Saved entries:
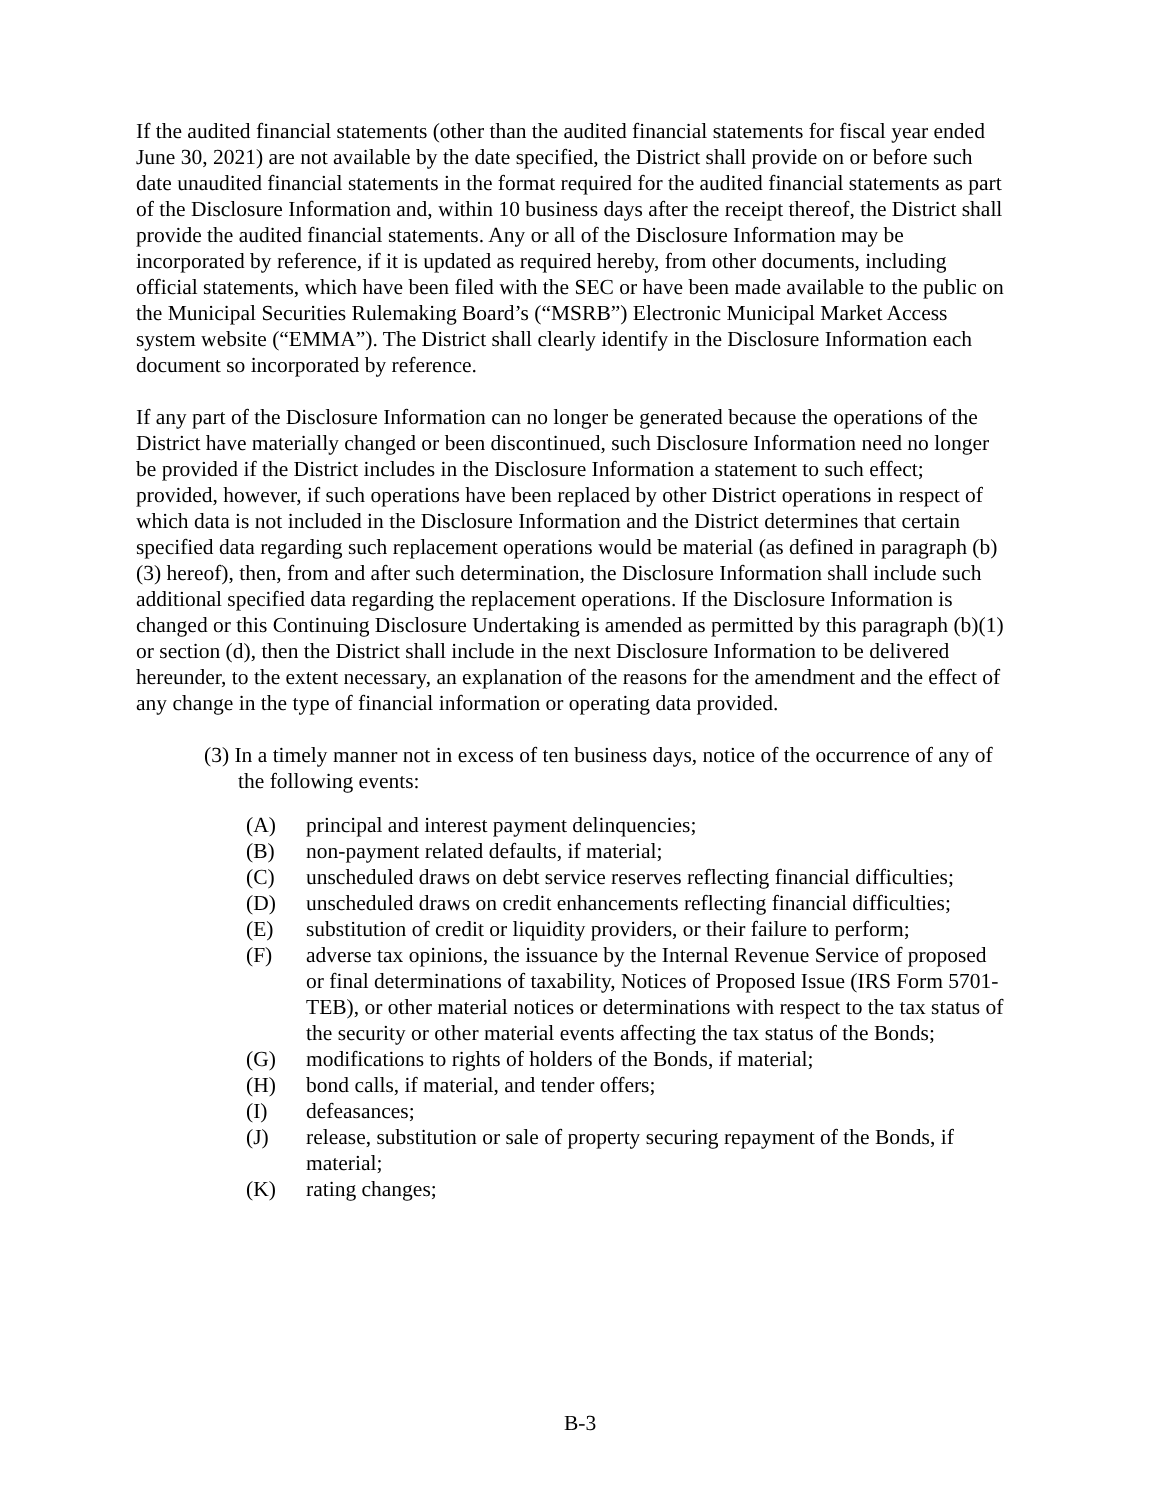If the audited financial statements (other than the audited financial statements for fiscal year ended June 30, 2021) are not available by the date specified, the District shall provide on or before such date unaudited financial statements in the format required for the audited financial statements as part of the Disclosure Information and, within 10 business days after the receipt thereof, the District shall provide the audited financial statements. Any or all of the Disclosure Information may be incorporated by reference, if it is updated as required hereby, from other documents, including official statements, which have been filed with the SEC or have been made available to the public on the Municipal Securities Rulemaking Board’s (“MSRB”) Electronic Municipal Market Access system website (“EMMA”). The District shall clearly identify in the Disclosure Information each document so incorporated by reference.
If any part of the Disclosure Information can no longer be generated because the operations of the District have materially changed or been discontinued, such Disclosure Information need no longer be provided if the District includes in the Disclosure Information a statement to such effect; provided, however, if such operations have been replaced by other District operations in respect of which data is not included in the Disclosure Information and the District determines that certain specified data regarding such replacement operations would be material (as defined in paragraph (b)(3) hereof), then, from and after such determination, the Disclosure Information shall include such additional specified data regarding the replacement operations. If the Disclosure Information is changed or this Continuing Disclosure Undertaking is amended as permitted by this paragraph (b)(1) or section (d), then the District shall include in the next Disclosure Information to be delivered hereunder, to the extent necessary, an explanation of the reasons for the amendment and the effect of any change in the type of financial information or operating data provided.
(3) In a timely manner not in excess of ten business days, notice of the occurrence of any of the following events:
(A) principal and interest payment delinquencies;
(B) non-payment related defaults, if material;
(C) unscheduled draws on debt service reserves reflecting financial difficulties;
(D) unscheduled draws on credit enhancements reflecting financial difficulties;
(E) substitution of credit or liquidity providers, or their failure to perform;
(F) adverse tax opinions, the issuance by the Internal Revenue Service of proposed or final determinations of taxability, Notices of Proposed Issue (IRS Form 5701-TEB), or other material notices or determinations with respect to the tax status of the security or other material events affecting the tax status of the Bonds;
(G) modifications to rights of holders of the Bonds, if material;
(H) bond calls, if material, and tender offers;
(I) defeasances;
(J) release, substitution or sale of property securing repayment of the Bonds, if material;
(K) rating changes;
B-3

**What you will do:** Each line of the data above containing the string "difficulties" is to be copied.

**Exercise result:**
(C) unscheduled draws on debt service reserves reflecting financial difficulties;
(D) unscheduled draws on credit enhancements reflecting financial difficulties;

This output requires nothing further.